There were many who took a very close interest in the affairs of young Arthur Forrest, for he was, or would be in a few weeks—that was all the period that divided him from his majority—a young man of property. Then he was an orphan. What more natural than that tender, sympathetic young ladies and pious, well-conducted matrons should watch his proceedings with affectionate interest, and strive to do what lay within their power to save him from the evil influences which were popularly supposed to be immediately surrounding him?
Unfortunately for the pious matrons and sympathetic young ladies, Arthur was well taken care of.
Mrs. Churchill was his aunt. She had tended him in his infancy, as she often said pathetically to a circle of admirers; she had the first claim on his love and gratitude. The gratitude Mrs. Churchill was anxious to keep as her inalienable right in Arthur: the love she had already passed on to her daughter and representative, pretty Adèle.
And hitherto Arthur had shown himself dutifully content with the arrangement. He did not think much of girls as a class, and certainly Adèle was as good a specimen of them as he had ever met. Then he was accustomed to her; she generally knew how to keep him amused; she was pretty, lively and well dressed. Till Arthur met Margaret he had never admired a shabby person. In fact, he was languidly grateful to Aunt Ellen and the Fates for having arranged matters so comfortably, because matters were actually arranged.
Mrs.

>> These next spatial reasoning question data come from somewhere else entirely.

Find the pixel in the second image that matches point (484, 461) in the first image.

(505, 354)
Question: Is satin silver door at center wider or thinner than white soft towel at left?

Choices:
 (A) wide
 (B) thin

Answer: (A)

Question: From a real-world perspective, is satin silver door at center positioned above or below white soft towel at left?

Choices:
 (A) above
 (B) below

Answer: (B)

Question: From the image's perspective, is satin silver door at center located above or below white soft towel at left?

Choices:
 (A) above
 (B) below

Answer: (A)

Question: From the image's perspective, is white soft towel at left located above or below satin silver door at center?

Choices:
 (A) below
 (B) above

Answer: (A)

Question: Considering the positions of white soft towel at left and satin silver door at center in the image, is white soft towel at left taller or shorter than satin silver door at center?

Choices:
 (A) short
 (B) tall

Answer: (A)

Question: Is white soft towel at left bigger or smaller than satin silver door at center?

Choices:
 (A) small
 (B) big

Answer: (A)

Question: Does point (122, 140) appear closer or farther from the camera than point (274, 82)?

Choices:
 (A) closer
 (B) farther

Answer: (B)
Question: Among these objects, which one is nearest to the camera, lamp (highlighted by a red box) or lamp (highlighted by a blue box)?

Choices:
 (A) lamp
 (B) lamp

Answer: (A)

Churchill knew the world she lived in too well to allow such a thing as a tacit understanding between the cousins, which a young man's whim could break through in a moment. She did not intend that her daughter's first youth and beauty should be spent in a devotion which was destined to meet with no adequate return. Adèle was rich and pretty—she would have no difficulty in meeting with a suitable partner; only to keep Arthur and his money in the family was desirable. Besides, he was young; he would make an amenable son-in-law; then he was already accustomed to the yoke—no small point this, in Mrs. Churchill's estimation.

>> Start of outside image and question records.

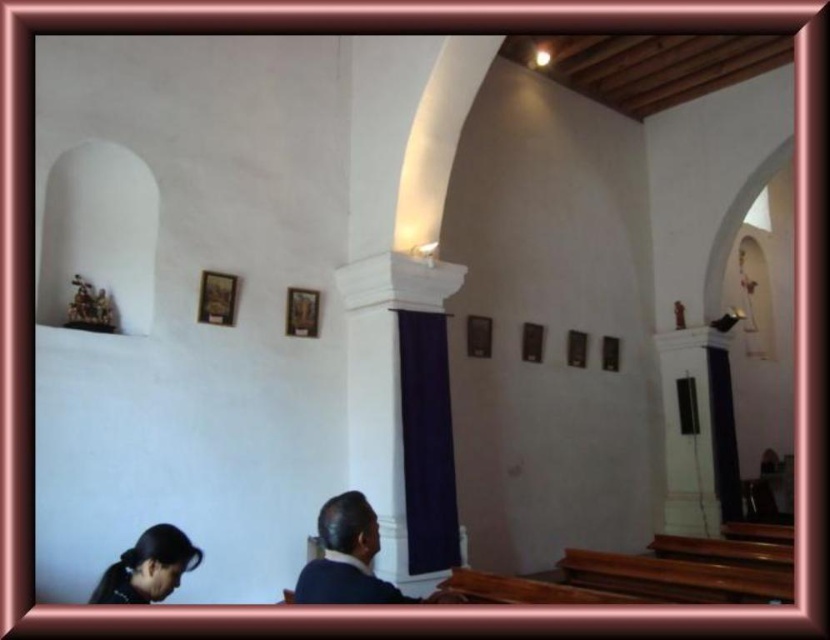
Which is above, dark blue suit at center or matte black frame at center?

Positioned higher is matte black frame at center.

Between dark blue suit at center and matte black frame at center, which one appears on the left side from the viewer's perspective?

From the viewer's perspective, dark blue suit at center appears more on the left side.

This screenshot has width=830, height=640. What do you see at coordinates (345, 557) in the screenshot?
I see `dark blue suit at center` at bounding box center [345, 557].

Locate an element on the screen. dark blue suit at center is located at coordinates (345, 557).

Is dark blue suit at center above wooden frame at upper center?

No, dark blue suit at center is not above wooden frame at upper center.

Who is more distant from viewer, [334,598] or [226,308]?

The point [226,308] is more distant.

The image size is (830, 640). Identify the location of dark blue suit at center. (345, 557).

Where is `dark blue suit at center`? The height and width of the screenshot is (640, 830). dark blue suit at center is located at coordinates (345, 557).

In the scene shown: Is wooden frame at center shorter than matte black frame at center?

Yes, wooden frame at center is shorter than matte black frame at center.

From the picture: Is wooden frame at center to the left of matte black frame at center from the viewer's perspective?

Indeed, wooden frame at center is positioned on the left side of matte black frame at center.

Does point (310, 324) come closer to viewer compared to point (491, 324)?

Yes, point (310, 324) is closer to viewer.

At what (x,y) coordinates should I click in order to perform the action: click on wooden frame at center. Please return your answer as a coordinate pair (x, y). This screenshot has width=830, height=640. Looking at the image, I should click on (301, 310).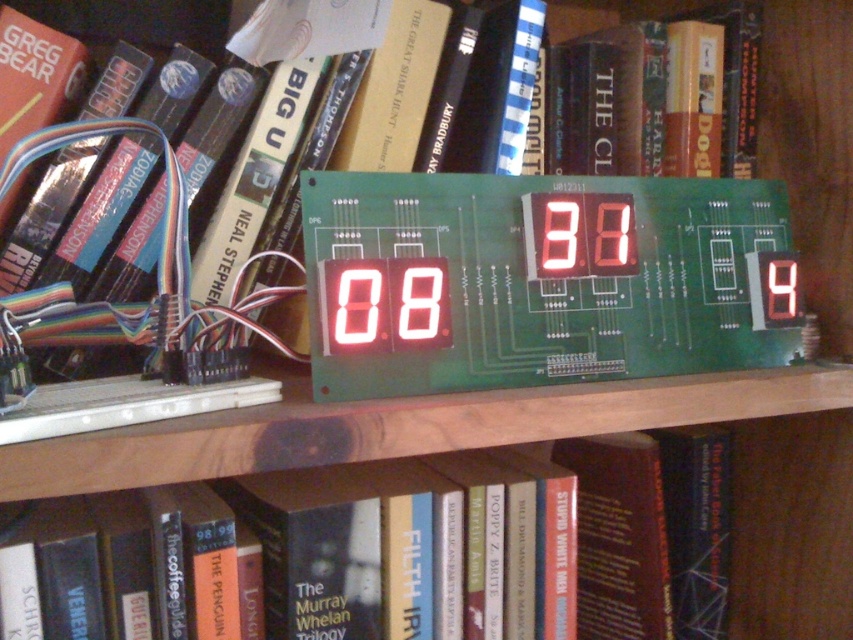
Based on the photo, you are organizing a shelf and need to place a new item between the hardcover book at center and the white led display at center. The new item is 15 cm wide. Can it fit in the space between them?

The hardcover book at center is wider than the white led display at center. Since the exact width of the space between them isn

What are the coordinates of the hardcover book at center?

The hardcover book at center is located at point [393,548].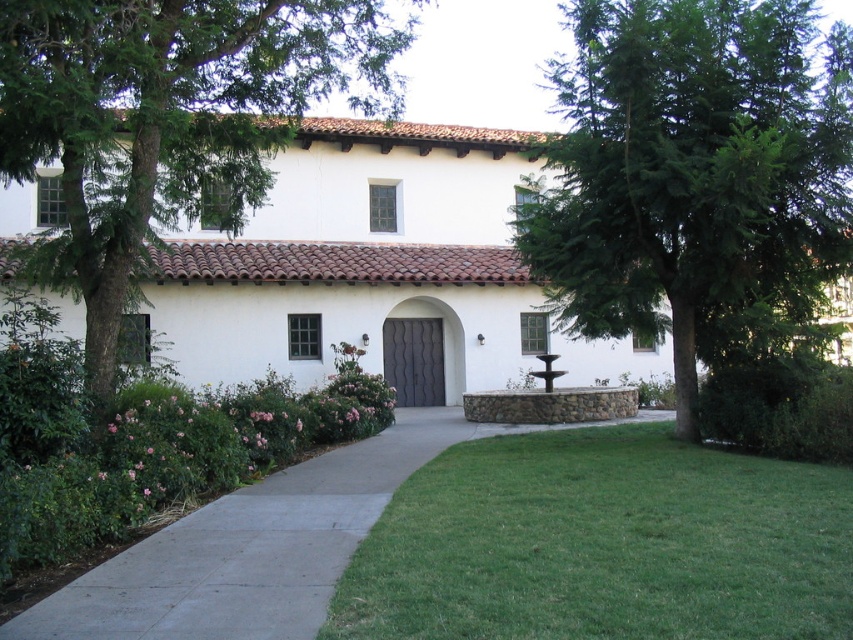
Is green leafy tree at center above green grass at lower center?

Correct, green leafy tree at center is located above green grass at lower center.

Does point (740, 273) lie in front of point (648, 458)?

No.

Identify the location of green leafy tree at center. This screenshot has width=853, height=640. (695, 176).

Between green grass at lower center and concrete at center, which one is positioned higher?

green grass at lower center

Is point (497, 541) positioned behind point (425, 440)?

No, it is not.

Where is `green grass at lower center`? The width and height of the screenshot is (853, 640). green grass at lower center is located at coordinates (602, 545).

Between green leafy tree at center and concrete at center, which one appears on the left side from the viewer's perspective?

Positioned to the left is concrete at center.

Which of these two, green leafy tree at center or concrete at center, stands shorter?

concrete at center is shorter.

Does point (839, 227) come closer to viewer compared to point (190, 529)?

No, it is behind (190, 529).

This screenshot has height=640, width=853. I want to click on green leafy tree at center, so pos(695,176).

When, therefore, Adèle had reached the age of eighteen and Arthur that of twenty—events which had happened almost simultaneously shortly before my story opens—Mrs. Churchill, as she fondly hoped and believed, put the finishing stroke to the edifice she had been forming. It had been her aim, during the few years that had passed since Arthur had emerged into young manhood, to make her house the most agreeable place in the world to him, and in this she had been eminently successful. Adèle had ably assisted her, for she, poor child! had always cherished affection for her handsome cousin—an affection which the dawn of womanhood and her mother's fostering influence ripened without much difficulty into a tenderer feeling.
She found it not easy, then, when wise eighteen had arrived, to understand her mother's tactics, for Arthur the welcome guest began from that date to be less warmly received, and obstacles were thrown in the way of their meetings, which had been so delightfully frequent and unembarrassed. They came notably from Mrs. Churchill, and yet her personal affection for her nephew seemed only to have increased; there was a tinge of gentle regret in her manner even while she appeared to be sending him from them.
It was almost more inexplicable to Arthur than to Adèle and at last he could bear it no longer.
With the love of universal popularity so common to his age, he hated the idea of being in his relative's bad graces; besides, the charms of his cousin's society increased tenfold in his imagination as difficulties cropped up to interfere with his quiet enjoyment of them.
"By Jove!" he said to himself in the course of a cigar-fed meditation, "I must have it out with Aunt Ellen at once."